• [PASSAGE PROVIDED]

◇ ◇ ◇

But what happens when the government is providing the good or service? The VA health system is the epitome of a government service. It is the liberals’ generation-long dream of a single-payer nationalized health care system. The government employs all the workers and pays all the bills. The veterans may think they are the customers, but they do not pay the bills. The people providing their health care know that they work for the government, not the veterans.
The true scandal is not that people within the VA created fake waiting lists to hide the real, months-long wait which caused some veterans to die. The true scandal is that such a system was created in the first place. This is how government-provided, nationalized health care works. It budgets money for a certain amount of service and then rations that amount amongst its patients through a waiting system. Canada and Britain are both perfect examples of such health systems that apply to all citizens and the same sorts of tragic deaths occur in both countries thanks to the uncaring hand of government and the lack of a profit motive to encourage anybody to do better.
According to reports, the VA hospital in Albuquerque has eight cardiologists who between them see as many patients per week as a single private sector cardiologist would see in two days. The VA doctors get paid the same amount regardless of how many patients they see, so why should they work harder? Liberals may hate profits and the supposed greed it inspires, but profits would get those doctors working harder and could have saved the lives of sick veterans.

◇ ◇ ◇

• [SUPPLIED RECORDS]
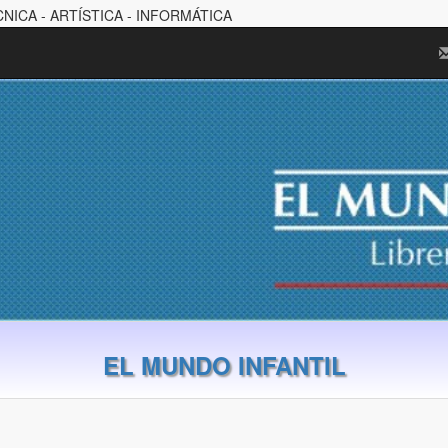
CNICA - ARTÍSTICA - INFORMÁTICA
EL MUNDO INFANTIL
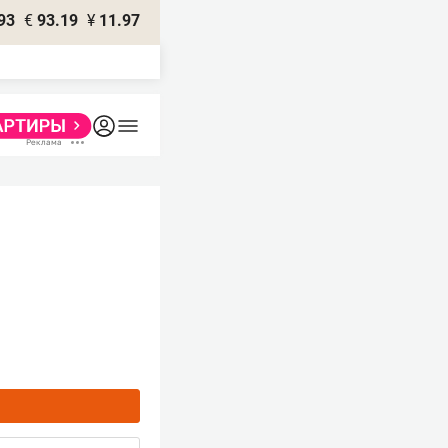
93
€
93.19
¥
11.97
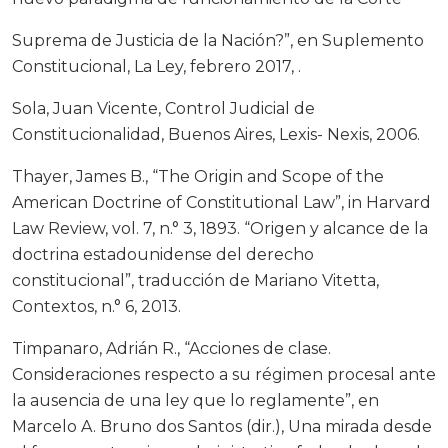
Suprema de Justicia de la Nación?”, en Suplemento
Constitucional, La Ley, febrero 2017, .
Sola, Juan Vicente, Control Judicial de
Constitucionalidad, Buenos Aires, Lexis- Nexis, 2006.
Thayer, James B., “The Origin and Scope of the
American Doctrine of Constitutional Law”, in Harvard
Law Review, vol. 7, n.° 3, 1893. “Origen y alcance de la
doctrina estadounidense del derecho
constitucional”, traducción de Mariano Vitetta,
Contextos, n.° 6, 2013.
Timpanaro, Adrián R., “Acciones de clase.
Consideraciones respecto a su régimen procesal ante
la ausencia de una ley que lo reglamente”, en
Marcelo A. Bruno dos Santos (dir.), Una mirada desde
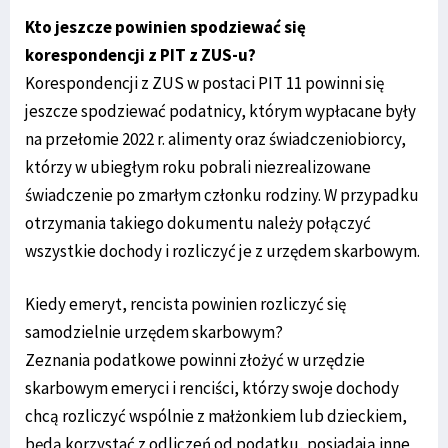
Kto jeszcze powinien spodziewać się
korespondencji z PIT z ZUS-u?
Korespondencji z ZUS w postaci PIT 11 powinni się
jeszcze spodziewać podatnicy, którym wypłacane były
na przełomie 2022 r. alimenty oraz świadczeniobiorcy,
którzy w ubiegłym roku pobrali niezrealizowane
świadczenie po zmarłym członku rodziny. W przypadku
otrzymania takiego dokumentu należy połączyć
wszystkie dochody i rozliczyć je z urzędem skarbowym.
Kiedy emeryt, rencista powinien rozliczyć się
samodzielnie urzędem skarbowym?
Zeznania podatkowe powinni złożyć w urzędzie
skarbowym emeryci i renciści, którzy swoje dochody
chcą rozliczyć wspólnie z małżonkiem lub dzieckiem,
będą korzystać z odliczeń od podatku, posiadają inne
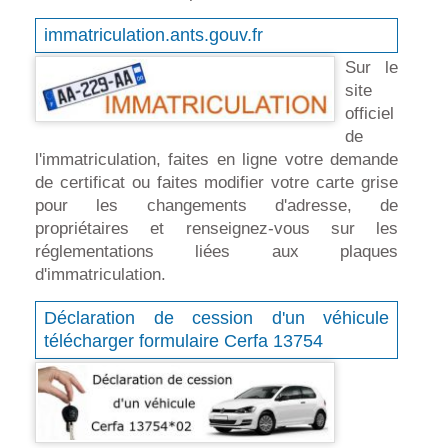
immatriculation.ants.gouv.fr
Sur le
site
officiel
de
l'immatriculation, faites en ligne votre demande
de certificat ou faites modifier votre carte grise
pour les changements d'adresse, de
propriétaires et renseignez-vous sur les
réglementations liées aux plaques
d'immatriculation.
Déclaration de cession d'un véhicule
télécharger formulaire Cerfa 13754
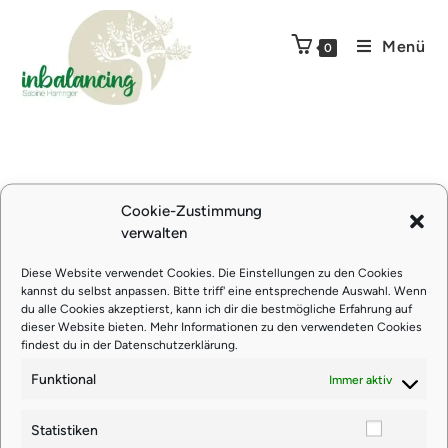
Menü
0
Cookie-Zustimmung
verwalten
Diese Website verwendet Cookies. Die Einstellungen zu den Cookies
kannst du selbst anpassen. Bitte triff' eine entsprechende Auswahl. Wenn
du alle Cookies akzeptierst, kann ich dir die bestmögliche Erfahrung auf
Direkter Kontakt
dieser Website bieten. Mehr Informationen zu den verwendeten Cookies
findest du in der
Datenschutzerklärung
.
+43 650 90 100 33
Funktional
Immer aktiv
info@inbalancing.at
Statistiken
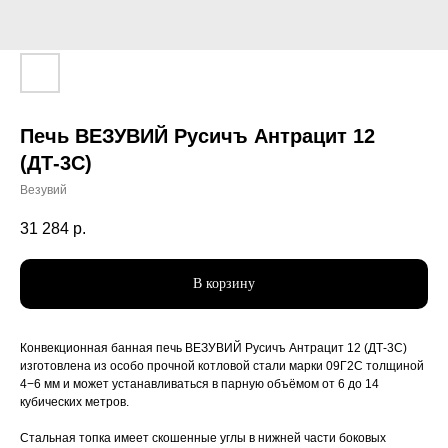
Печь ВЕЗУВИЙ Русичъ Антрацит 12
(ДТ-3С)
Везувий
31 284
р.
В корзину
Конвекционная банная печь ВЕЗУВИЙ Русичъ Антрацит 12 (ДТ-3С)
изготовлена из особо прочной котловой стали марки 09Г2С толщиной
4−6 мм и может устанавливаться в парную объёмом от 6 до 14
кубических метров.
Стальная топка имеет скошенные углы в нижней части боковых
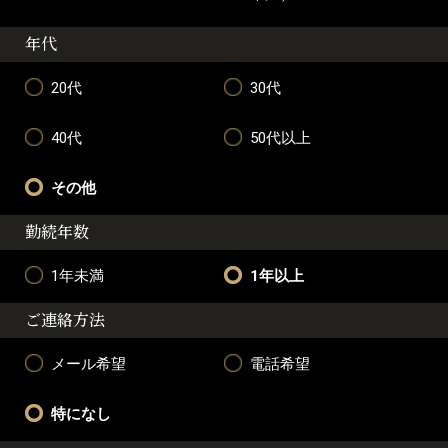
年代
20代
30代
40代
50代以上
その他
勤続年数
1年未満
1年以上
ご連絡方法
メール希望
電話希望
特になし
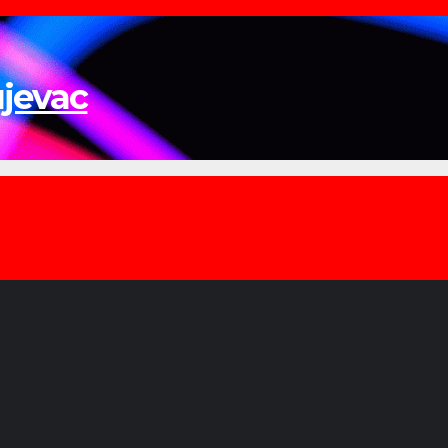
ujevac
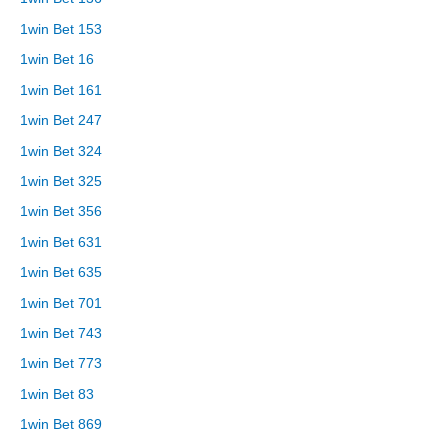
1win Bet 153
1win Bet 16
1win Bet 161
1win Bet 247
1win Bet 324
1win Bet 325
1win Bet 356
1win Bet 631
1win Bet 635
1win Bet 701
1win Bet 743
1win Bet 773
1win Bet 83
1win Bet 869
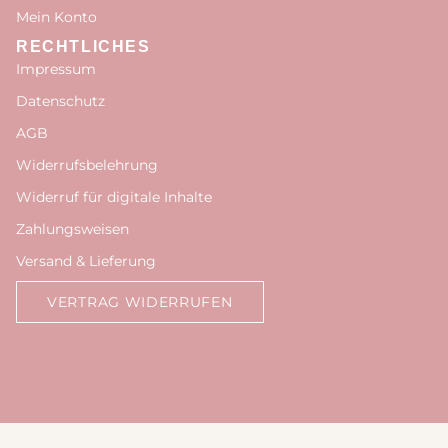
Mein Konto
RECHTLICHES
Impressum
Datenschutz
AGB
Widerrufsbelehrung
Widerruf für digitale Inhalte
Zahlungsweisen
Versand & Lieferung
VERTRAG WIDERRUFEN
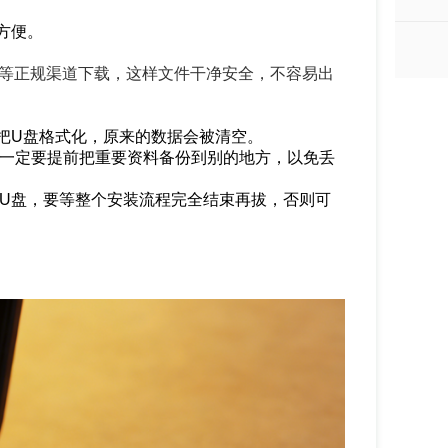
方便。
SDN等正规渠道下载，这样文件干净安全，不容易出
把U盘格式化，原来的数据会被清空。
以一定要提前把重要资料备份到别的地方，以免丢
拔U盘，要等整个安装流程完全结束再拔，否则可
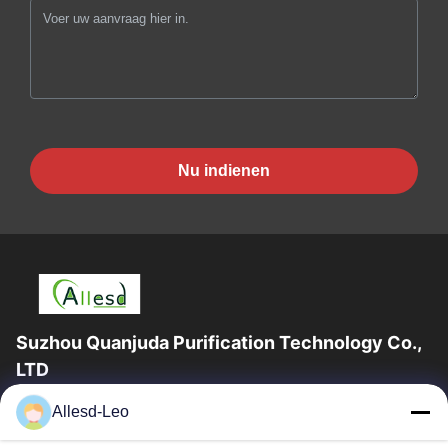
Nu indienen
Suzhou Quanjuda Purification Technology Co.,
LTD
16years ervaring, als belangrijke fabrikant en exporteur van
Allesd-Leo
ESD & Cleanroom producten, bieden wij een volledige lijn van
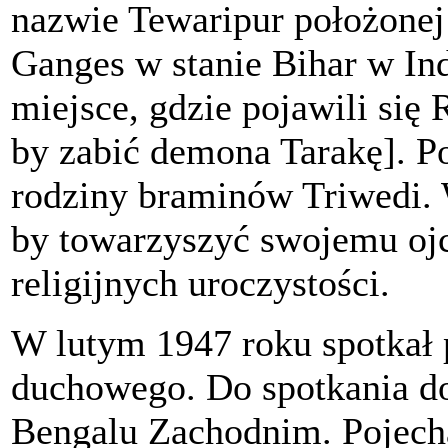
nazwie Tewaripur położonej 
Ganges w stanie Bihar w Ind
miejsce, gdzie pojawili si
by zabić demona Tarakę]. Po
rodziny braminów Triwedi. W
by towarzyszyć swojemu ojc
religijnych uroczystości.
W lutym 1947 roku spotkał 
duchowego. Do spotkania 
Bengalu Zachodnim. Pojecha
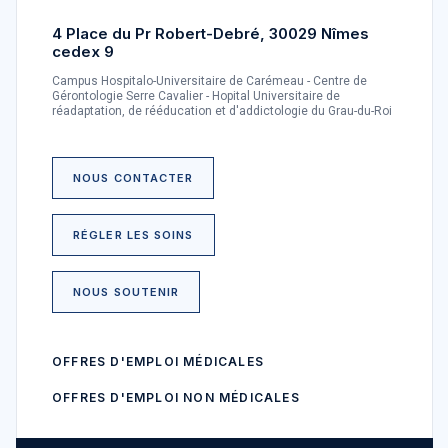
4 Place du Pr Robert-Debré, 30029 Nîmes
cedex 9
Campus Hospitalo-Universitaire de Carémeau - Centre de
Gérontologie Serre Cavalier - Hopital Universitaire de
réadaptation, de rééducation et d'addictologie du Grau-du-Roi
NOUS CONTACTER
RÉGLER LES SOINS
NOUS SOUTENIR
OFFRES D'EMPLOI MÉDICALES
OFFRES D'EMPLOI NON MÉDICALES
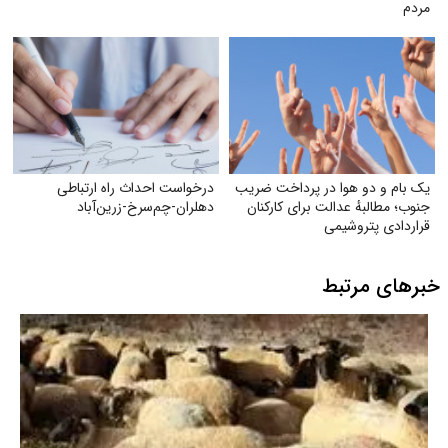
مردم
یک بام و دو هوا در پرداخت ضریب
درخواست احداث راه ارتباطی
جنوب؛ مطالبهٔ عدالت برای کارکنان
دهلران-چم‌سرخ-زرین‌آباد
قراردادی پتروشیمی
خبرهای مرتبط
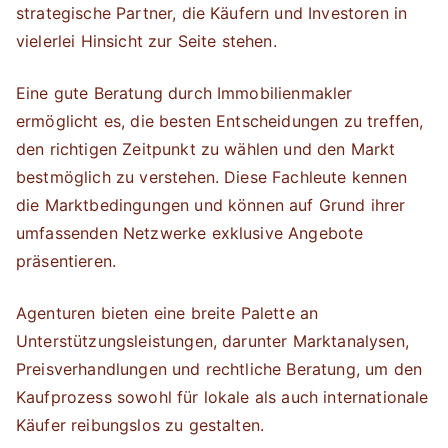
strategische Partner, die Käufern und Investoren in
vielerlei Hinsicht zur Seite stehen.
Eine gute Beratung durch Immobilienmakler
ermöglicht es, die besten Entscheidungen zu treffen,
den richtigen Zeitpunkt zu wählen und den Markt
bestmöglich zu verstehen. Diese Fachleute kennen
die Marktbedingungen und können auf Grund ihrer
umfassenden Netzwerke exklusive Angebote
präsentieren.
Agenturen bieten eine breite Palette an
Unterstützungsleistungen, darunter Marktanalysen,
Preisverhandlungen und rechtliche Beratung, um den
Kaufprozess sowohl für lokale als auch internationale
Käufer reibungslos zu gestalten.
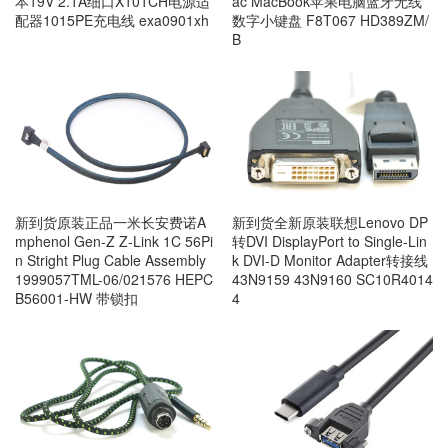
本19V 2.1A细口X101CH电源适
ac MacBook苹果电脑蓝牙无线
配器1015PE充电线 exa0901xh
数字小键盘 F8T067 HD389ZM/
B
新到货原装正品一米长安费诺A
新到货全新原装联想Lenovo DP
mphenol Gen-Z Z-Link 1C 56Pi
转DVI DisplayPort to Single-Lin
n Stright Plug Cable Assembly
k DVI-D Monitor Adapter转接线
1999057TML-06/021576 HEPC
43N9159 43N9160 SC10R4014
B56001-HW 带锁扣
4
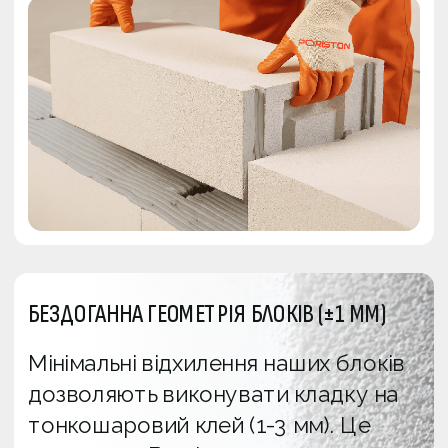
БЕЗДОГАННА ГЕОМЕТРІЯ БЛОКІВ (±1 ММ)
Мінімальні відхилення наших блоків 
дозволяють виконувати кладку на 
тонкошаровий клей (1-3 мм). Це 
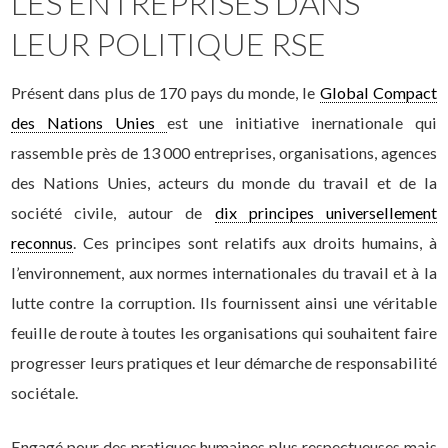
LES ENTREPRISES DANS
LEUR POLITIQUE RSE
Présent dans plus de 170 pays du monde, le
Global Compact
des Nations Unies
est une initiative inernationale qui
rassemble près de 13 000 entreprises, organisations, agences
des Nations Unies, acteurs du monde du travail et de la
société civile, autour de
dix principes universellement
reconnus
. Ces principes sont relatifs aux droits humains, à
l’environnement, aux normes internationales du travail et à la
lutte contre la corruption. Ils fournissent ainsi une véritable
feuille de route à toutes les organisations qui souhaitent faire
progresser leurs pratiques et leur démarche de responsabilité
sociétale.
Engagé pour des pratiques humaines plus respectueuses mais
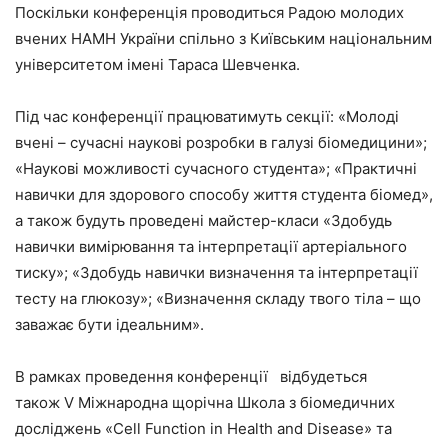
Поскільки конференція проводиться Радою молодих
вчених НАМН України спільно з Київським національним
університетом імені Тараса Шевченка.
Під час конференції працюватимуть секції: «Молоді
вчені – сучасні наукові розробки в галузі біомедицини»;
«Наукові можливості сучасного студента»; «Практичні
навички для здорового способу життя студента біомед»,
а також будуть проведені майстер-класи «Здобудь
навички вимірювання та інтерпретації артеріального
тиску»; «Здобудь навички визначення та інтерпретації
тесту на глюкозу»; «Визначення складу твого тіла – що
заважає бути ідеальним».
В рамках проведення конференції відбудеться
також V Міжнародна щорічна Школа з біомедичних
досліджень «Cell Function in Health and Disease» та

◇ ◇ ◇

• [ABOUT THIS EXERCISE] Continue the passage on the VA health system from the point where it stops.

• [RESULT OF THE EXERCISE]
In the past few years, the VA has spent hundreds of millions of dollars on furniture instead of hiring more doctors because seeing more patients and delivering better patient care did not bring in more money. If anything, government agencies can best gain budget increases by having problems since politicians seem to think that problems can be solved by throwing more money at them. In reality, problems are solved by allowing markets to work and by getting the incentives right.
Government agencies like the VA deliver bad service because they have no incentive to do any better. As explained in my e-book, Ending the Era of the Free Lunch, government employees see the politicians and others in charge of their budget as the customer, not the citizens who they are supposed to be serving.
As the VA scandal continues to develop people would be wise to remember that Obamacare’s design was a compromise by the Democrats in hopes of attracting Republican support. Many Democrats wanted single-payer health care that would be one step away from the VA system (health care providers would still have been private).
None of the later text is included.